ESPAÇO ABERTO - A bondade de Deus
PUBLICAÇÃO
quarta-feira, 19 de janeiro de 2005
André de Paula 
Na edição de 12/01, aqui, neste ''Espaço Aberto'', o professor de Filosofia da Universidade Estadual de Londrina (UEL), Agnaldo Pavão, escreveu um texto, no mínimo, irônico, sarcástico e zombeteiro.
Pois bem, essa é uma opinião dele, não tenho direiro de impedi-lo a pensar desta forma mas, como não sou obrigado a me calar (por enquanto) e, nascido em um lar cristão, não poderia deixar de me manifestar.
Com toda certeza do mundo, o professor Pavão já leu ou ouviu: ''Somos todos irmãos na presença de Deus, não sou mais do que você, nem você é mais do que eu''. Prova disso é o mundo se mobilizando e mandando alimentos, remédios, roupas e assistência ao povo atingido pelas tsunamis, na Ásia.
Ora, o que seria isso senão uma obra de Deus?

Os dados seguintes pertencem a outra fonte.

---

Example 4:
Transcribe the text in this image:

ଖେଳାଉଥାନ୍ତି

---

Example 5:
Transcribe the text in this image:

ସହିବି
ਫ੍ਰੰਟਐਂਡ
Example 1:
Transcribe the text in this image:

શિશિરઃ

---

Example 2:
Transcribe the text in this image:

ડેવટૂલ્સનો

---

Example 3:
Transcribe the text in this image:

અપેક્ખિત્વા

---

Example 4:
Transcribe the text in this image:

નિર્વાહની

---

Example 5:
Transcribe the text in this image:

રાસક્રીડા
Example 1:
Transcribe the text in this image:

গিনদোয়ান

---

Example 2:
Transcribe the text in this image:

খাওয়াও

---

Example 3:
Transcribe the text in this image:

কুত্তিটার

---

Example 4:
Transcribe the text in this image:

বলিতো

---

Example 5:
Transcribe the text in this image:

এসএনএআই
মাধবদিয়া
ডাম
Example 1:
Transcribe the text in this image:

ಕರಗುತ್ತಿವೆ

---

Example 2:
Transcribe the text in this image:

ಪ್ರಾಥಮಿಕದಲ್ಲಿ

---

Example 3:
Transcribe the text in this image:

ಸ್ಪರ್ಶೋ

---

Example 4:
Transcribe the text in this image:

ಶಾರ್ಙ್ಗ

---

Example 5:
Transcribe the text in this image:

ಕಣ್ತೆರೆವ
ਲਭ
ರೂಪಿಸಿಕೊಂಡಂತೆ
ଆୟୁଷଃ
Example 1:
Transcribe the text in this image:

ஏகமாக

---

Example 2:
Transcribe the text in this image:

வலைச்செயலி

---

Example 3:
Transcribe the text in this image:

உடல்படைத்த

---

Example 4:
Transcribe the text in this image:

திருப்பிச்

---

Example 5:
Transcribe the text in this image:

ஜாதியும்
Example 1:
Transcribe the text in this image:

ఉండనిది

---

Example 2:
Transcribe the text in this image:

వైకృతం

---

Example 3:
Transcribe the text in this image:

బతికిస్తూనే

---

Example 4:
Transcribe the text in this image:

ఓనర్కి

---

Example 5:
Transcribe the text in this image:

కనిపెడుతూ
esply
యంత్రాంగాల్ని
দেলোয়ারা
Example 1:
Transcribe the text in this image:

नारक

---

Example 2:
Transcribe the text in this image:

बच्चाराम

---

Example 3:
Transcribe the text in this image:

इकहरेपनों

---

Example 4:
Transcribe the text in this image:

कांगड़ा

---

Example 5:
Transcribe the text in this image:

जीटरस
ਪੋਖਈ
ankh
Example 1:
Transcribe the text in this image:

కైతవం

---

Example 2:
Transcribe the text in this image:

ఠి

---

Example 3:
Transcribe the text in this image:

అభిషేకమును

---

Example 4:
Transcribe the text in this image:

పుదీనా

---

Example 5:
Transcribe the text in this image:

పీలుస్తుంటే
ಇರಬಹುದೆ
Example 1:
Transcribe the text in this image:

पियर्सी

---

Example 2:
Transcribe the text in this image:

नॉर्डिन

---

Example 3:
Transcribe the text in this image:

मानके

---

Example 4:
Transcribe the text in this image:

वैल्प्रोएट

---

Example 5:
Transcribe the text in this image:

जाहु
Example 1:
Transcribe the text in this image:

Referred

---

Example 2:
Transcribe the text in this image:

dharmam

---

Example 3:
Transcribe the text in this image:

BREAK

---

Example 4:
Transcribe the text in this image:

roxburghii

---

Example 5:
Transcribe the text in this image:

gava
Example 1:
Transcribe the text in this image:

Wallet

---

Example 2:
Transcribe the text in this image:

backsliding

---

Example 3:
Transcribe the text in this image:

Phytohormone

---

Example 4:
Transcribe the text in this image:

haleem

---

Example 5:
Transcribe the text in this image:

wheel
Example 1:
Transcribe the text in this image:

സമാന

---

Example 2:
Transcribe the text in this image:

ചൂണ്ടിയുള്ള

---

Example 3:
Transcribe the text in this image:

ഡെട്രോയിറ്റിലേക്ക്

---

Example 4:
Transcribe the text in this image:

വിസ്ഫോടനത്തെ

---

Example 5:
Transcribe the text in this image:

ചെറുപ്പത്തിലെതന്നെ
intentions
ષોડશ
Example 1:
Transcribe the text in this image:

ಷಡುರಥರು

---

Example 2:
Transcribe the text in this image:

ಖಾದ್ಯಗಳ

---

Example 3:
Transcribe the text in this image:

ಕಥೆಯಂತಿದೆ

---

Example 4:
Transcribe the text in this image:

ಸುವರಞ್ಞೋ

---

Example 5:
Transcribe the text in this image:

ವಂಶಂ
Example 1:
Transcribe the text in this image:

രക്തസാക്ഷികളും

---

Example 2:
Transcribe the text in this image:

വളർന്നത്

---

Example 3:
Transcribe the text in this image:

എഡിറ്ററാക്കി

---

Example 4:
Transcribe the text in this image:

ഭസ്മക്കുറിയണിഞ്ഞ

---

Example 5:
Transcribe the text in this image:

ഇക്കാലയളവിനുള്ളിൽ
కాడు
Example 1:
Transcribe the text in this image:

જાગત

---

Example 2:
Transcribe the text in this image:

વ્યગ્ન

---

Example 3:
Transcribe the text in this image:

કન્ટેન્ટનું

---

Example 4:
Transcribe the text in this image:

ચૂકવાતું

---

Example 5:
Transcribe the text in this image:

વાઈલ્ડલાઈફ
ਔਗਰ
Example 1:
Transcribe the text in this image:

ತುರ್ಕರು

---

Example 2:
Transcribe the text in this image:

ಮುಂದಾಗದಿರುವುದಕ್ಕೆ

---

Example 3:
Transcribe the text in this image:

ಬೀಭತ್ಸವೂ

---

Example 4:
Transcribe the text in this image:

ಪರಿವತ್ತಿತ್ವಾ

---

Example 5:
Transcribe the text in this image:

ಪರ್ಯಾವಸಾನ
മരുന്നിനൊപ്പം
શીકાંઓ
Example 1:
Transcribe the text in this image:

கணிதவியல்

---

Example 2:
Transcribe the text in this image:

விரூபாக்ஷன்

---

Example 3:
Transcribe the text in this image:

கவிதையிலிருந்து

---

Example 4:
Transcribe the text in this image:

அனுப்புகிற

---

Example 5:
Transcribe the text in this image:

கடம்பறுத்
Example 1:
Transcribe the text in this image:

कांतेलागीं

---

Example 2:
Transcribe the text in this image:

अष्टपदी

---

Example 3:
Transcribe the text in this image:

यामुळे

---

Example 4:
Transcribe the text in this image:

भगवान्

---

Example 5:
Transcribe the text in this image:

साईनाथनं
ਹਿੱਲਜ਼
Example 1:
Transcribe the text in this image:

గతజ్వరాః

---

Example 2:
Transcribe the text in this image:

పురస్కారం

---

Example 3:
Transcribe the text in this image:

Tudo que está escrito na Bíblia se cumpriu, está presente, e se cumprirá, a única certeza do homem é a morte, e nenhum homem sabe quando será seus dia, hora ou lugar, quem somos para dizer que as ondas foram obra de Deus? E, como dizer que não? Pois na Bíblia está escrito que, na vinda de Jesus, haverá surpresas: a morte, a peste e a fome virão testar a fé daqueles que difamam e duvidam de Sua palavra.
Professor Pavão, assim como acredita e ensina para seus alunos Sócrates, Platão e Epicuro; continuo acreditando na Santa Palavra de Deus, que está presente em todos os momentos da minha vida, acredito no Deus que foi morto, mas no terceiro dia ressuscitou, Naquele que tem o poder de criar e destruir, o Dono de todas as coisas.
Gostaria de finalizar, fazendo um simples pedido: ao acordar, olhe para o Céu, agradeça por mais um dia de vida e de paz, agradeça pela saúde, pelo emprego e sua estabilidade, pela família e por ter onde comer, beber e dormir, e irá se sentir sem mágoas, angústias e longe da dor.